A TALE OF TWO CITIES
Grand Theatre, Wolverhampton, Thursday 20th October, 2016
Mike Poulton’s masterful adaptation of Charles Dickens’s classic cracks along at a fair pace, distilling the novel into a couple of hours’ traffic on the stage. It’s a powerful piece of storytelling. Domestic scenes are interspersed with vignettes of violence as the mob takes over Paris and wreaks vengeance on the aristocracy. The French Revolution is the backdrop and the antagonist in this story of love and sacrifice.
Jacob Ifan is Charles Darnay who, despite having renounced his inherited title, finds himself in shtuck with the French tribunal. Ifan is handsome and reserved – except when he is talking politics and then the character’s passion comes to the fore. By contrast, Joseph Timms’s Sydney Carton is a livelier presence, a spirited nihilist whose swagger only serves to advertise his lack of self-esteem. Timms is charismatic, commanding our attention. Carton boxes clever to save Darnay’s neck on more than one occasion. (Carton…boxes…? Suit yourself!)
Both men are in love with Lucie Manette (an elegantly emotional Shanaya Rafaat) – and external events conspire to bring the triangle to a devastating denouement.

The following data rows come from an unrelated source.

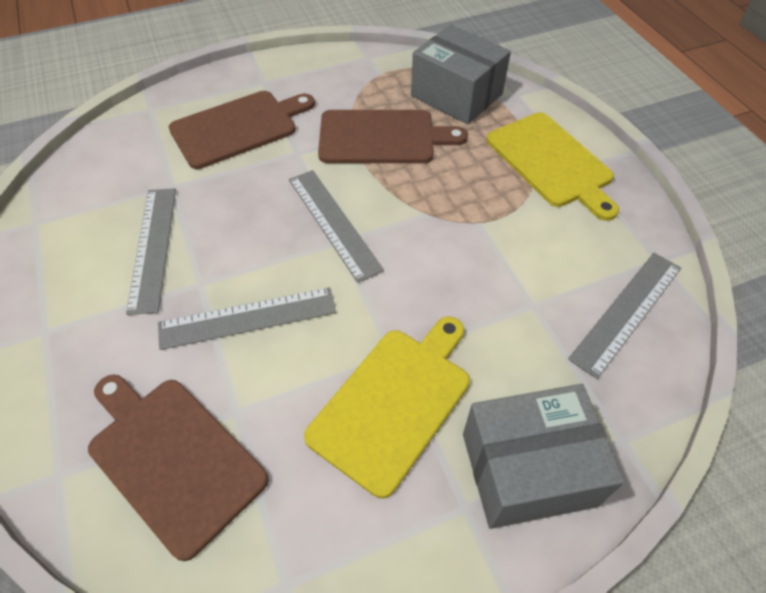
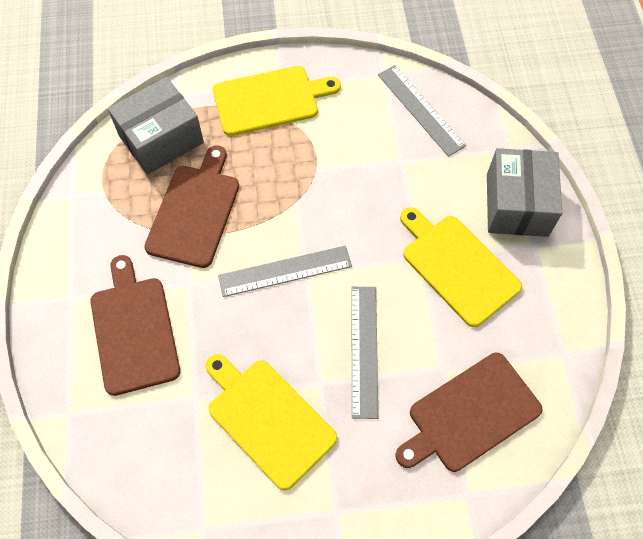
camera: 75 degrees left, 10 degrees up
(153, 247) = (268, 419): grey ruler -> yellow cutting board

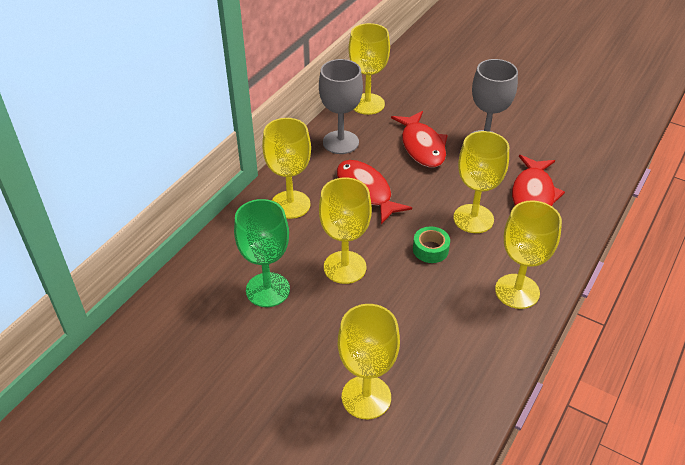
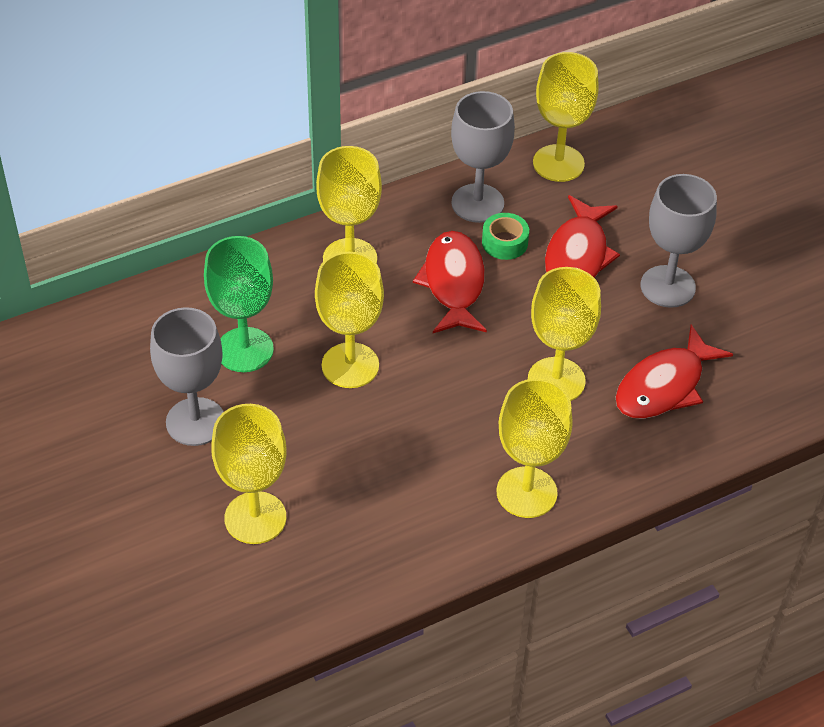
camera: 30 degrees right, 5 degrees up
(272, 353) = (195, 422): none -> grey goblet
(430, 249) = (468, 393): green tape -> green tape (504, 242)

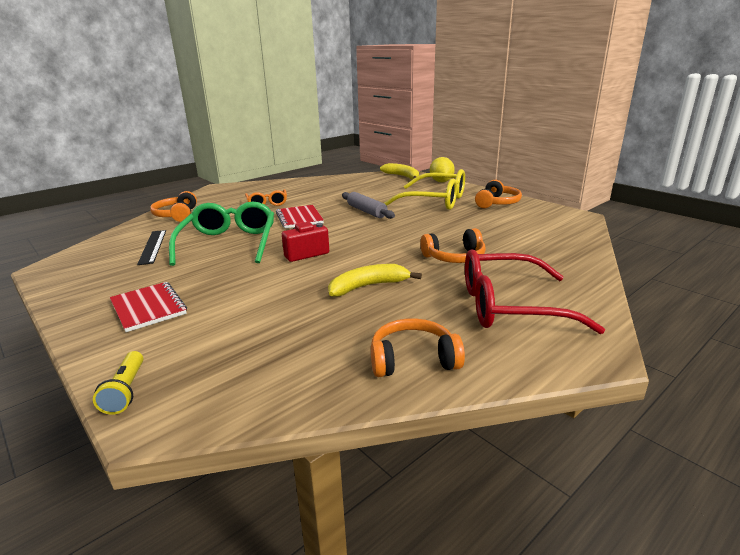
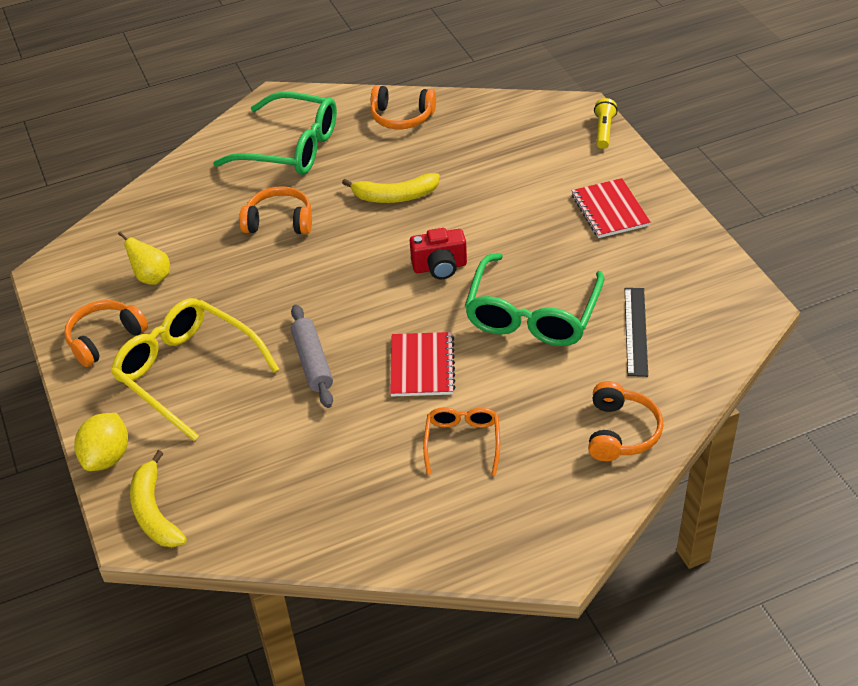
camera: 160 degrees left, 20 degrees up
(507, 223) = (152, 277): none -> yellow pear
(510, 306) = (290, 147): red glasses -> green glasses

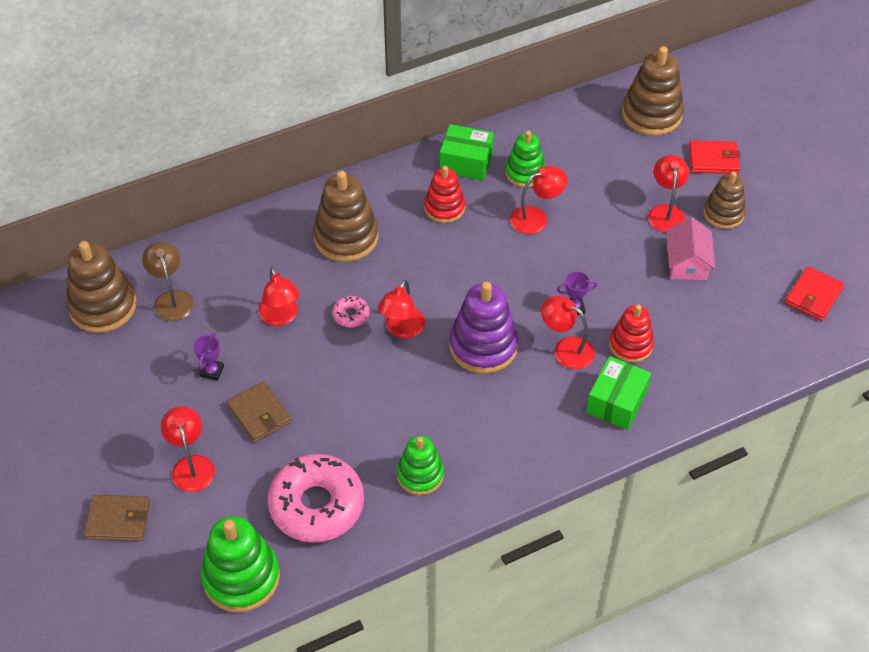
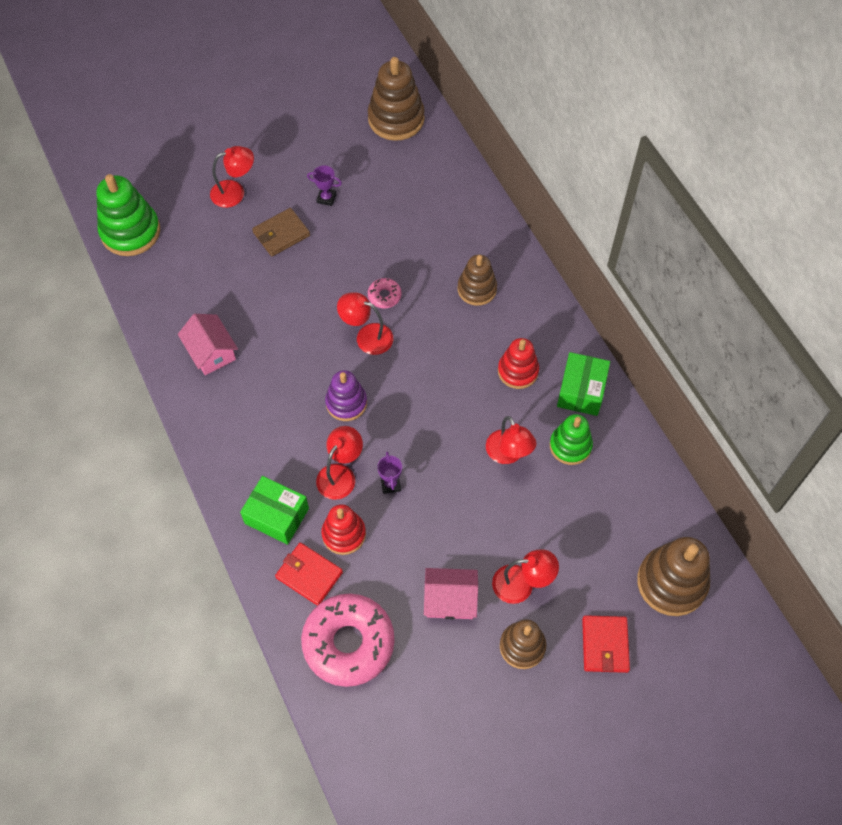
camera: 90 degrees right, 10 degrees up
(118, 520) = (190, 151): brown wallet -> none
(171, 299) = (404, 164): brown lamp -> none
(281, 317) = (383, 243): red lamp -> none
(316, 505) = (189, 278): pink donut -> pink donut (348, 643)
(346, 237) = (477, 289): brown stacking toy -> brown stacking toy, size x0.64
(420, 475) = (211, 352): green stacking toy -> pink house
(483, 346) = (346, 403): purple stacking toy -> purple stacking toy, size x0.64
(813, 296) = (405, 731): red wallet -> red wallet (309, 575)

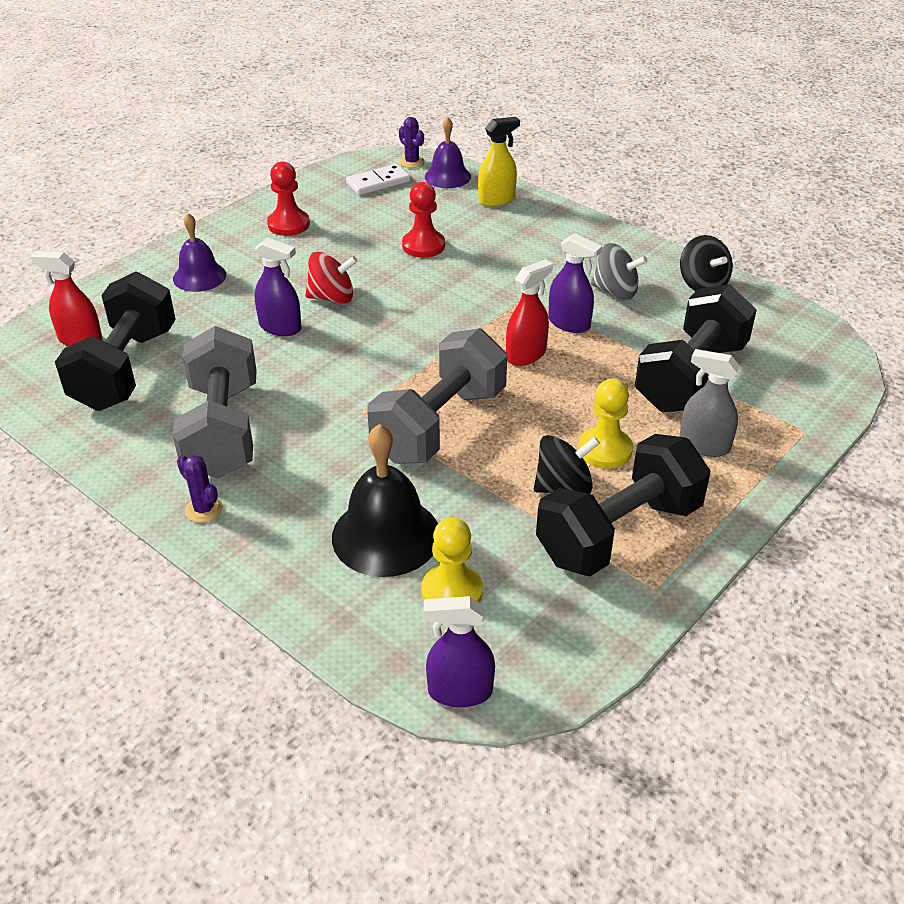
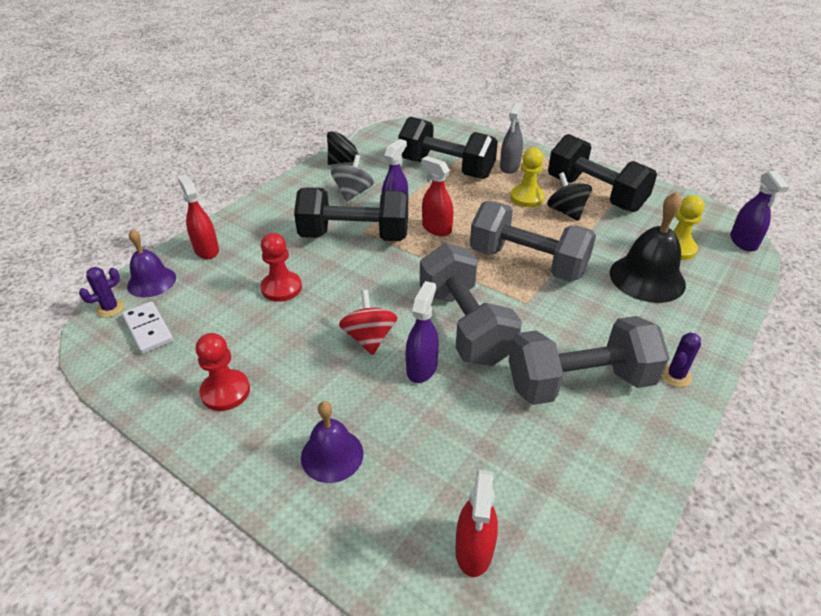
camera: 95 degrees left, 0 degrees up
(125, 369) = (515, 484): black dumbbell -> black dumbbell (354, 236)
(333, 360) = (464, 325): none -> grey dumbbell
(497, 200) = (206, 250): yellow spray bottle -> red spray bottle

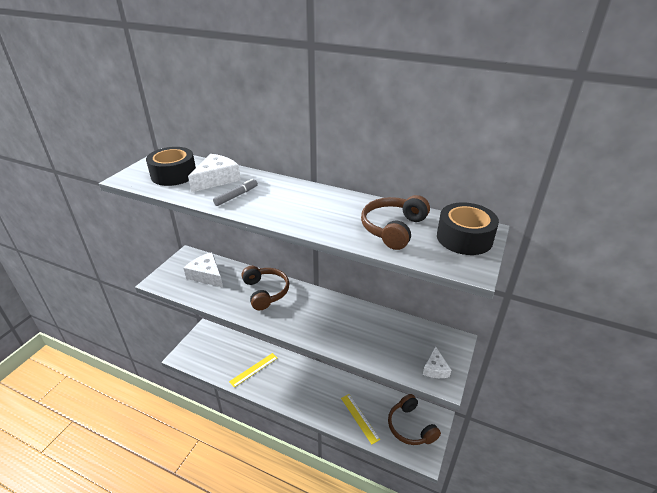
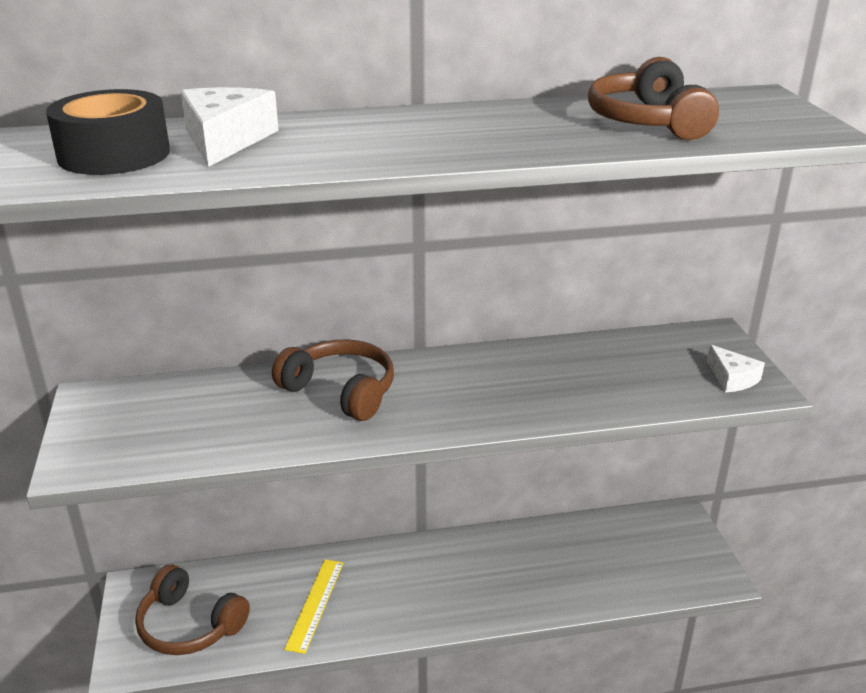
camera: 35 degrees left, 5 degrees down
(206, 275) = (181, 412): white cheese -> none
(236, 196) = (315, 150): grey marker -> none
(359, 418) = (575, 578): yellow ruler -> none
(410, 427) = (659, 548): brown headphones -> brown headphones (189, 625)
(464, 238) = (753, 107): black tape -> none

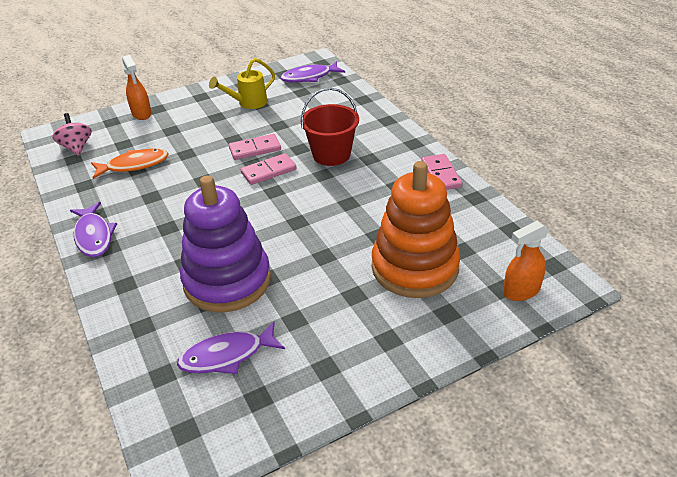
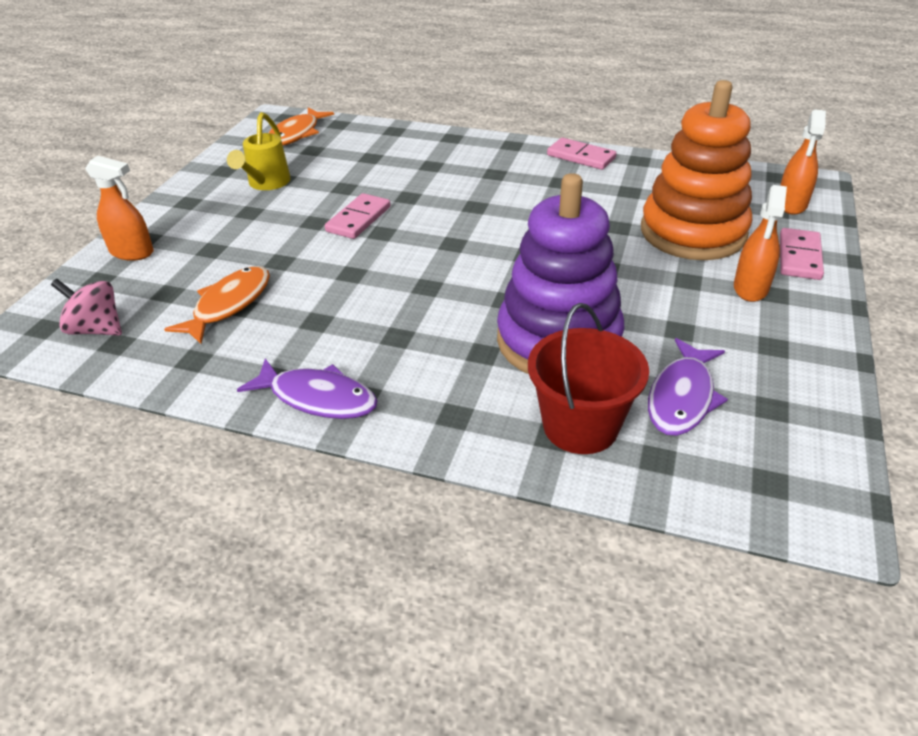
camera: 45 degrees left, 0 degrees up
(269, 171) = (413, 230): pink domino -> pink domino (799, 257)
(309, 77) = (296, 134): purple fish -> orange fish
(331, 154) = (452, 187): red bucket -> red bucket (580, 426)
(380, 325) = (750, 288): none -> orange spray bottle

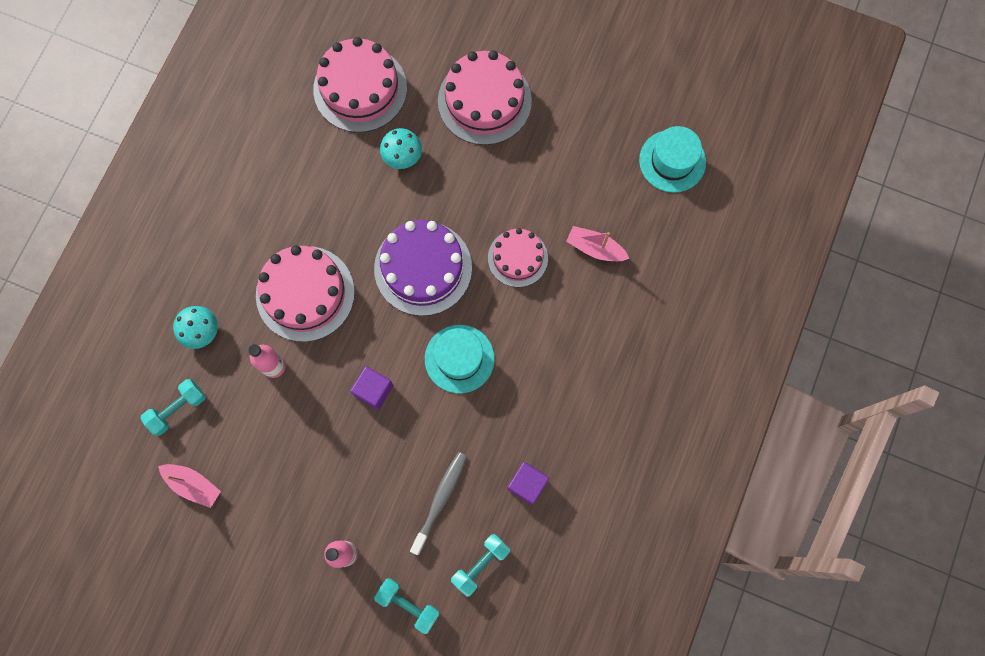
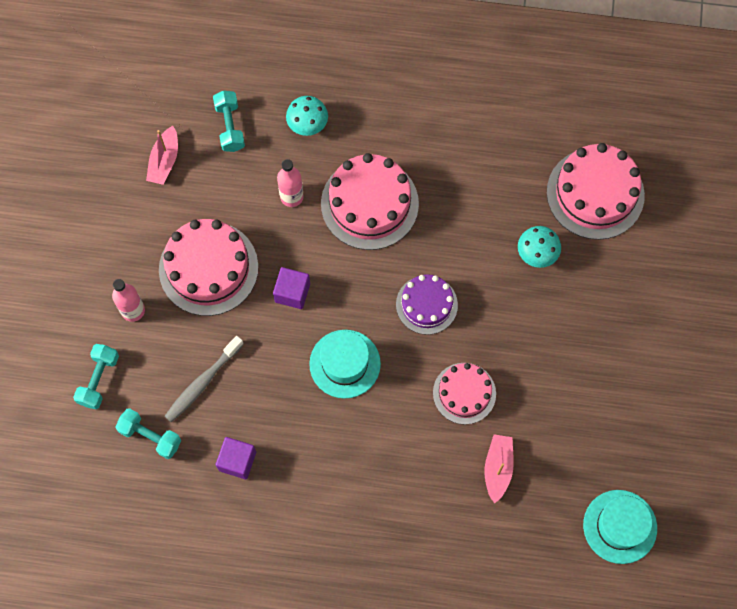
camera: 75 degrees right, 5 degrees down
(177, 409) = (230, 127): turquoise dumbbell -> turquoise dumbbell turned 45 degrees clockwise
(423, 268) = (426, 304): purple cake -> purple cake, size x0.62
(440, 500) = (202, 382): grey toothbrush -> grey toothbrush turned 120 degrees clockwise
(484, 101) = (623, 316): pink cake -> pink cake (208, 268)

There is sterling support from Patrick Romer as Dr Manette, Michael Garner as faithful Mr Lorry, and Jonathan Dryden Taylor amuses as servant/bodyguard Jerry, while Harry Attwell makes an impression as Stryver The ensemble is afforded many chances for some character cameos: Sue Wallace’s Pamela Keating and Rebecca Birch’s Jenny Herring stick in the mind – Dickens certainly knew how to give voice to the lower orders. Villain of the piece, Madame Defarge (Noa Bodner) personifies the kind of thinking that urges Brexit voting idiots to denounce all opposition as traitors. The red of her skirt is a rare splash of colour in Ruth Hall’s muted costume palette, suggesting the bloodshed of those terrible times.
Mike Britton’s set evokes the Ancien Régime in decline, and Paul Keogan’s lighting intensifies the drama, contrasting dimness with moments of sharpness. James Dacre directs, using contrasts for clarity and building a sense of a world in turmoil encroaching on individual lives. The treatment of the poor – as typified here by Christopher Hunter’s cruel marquis – is facing resurgence in Britain today as the ruling classes demonise those less fortunate. The shadow of the guillotine looms large in this story – perhaps we are overdue our own revolution.
To cap it all, Rachel Portman’s original score is striking, stirring, melancholic and tragic.
It all adds up to an excellent evening, an absorbing, gripping and moving production of which the Royal & Derngate in Northampton and the Touring Consortium Theatre Company should be very proud.
Great stuff and – if I might use the term – well executed!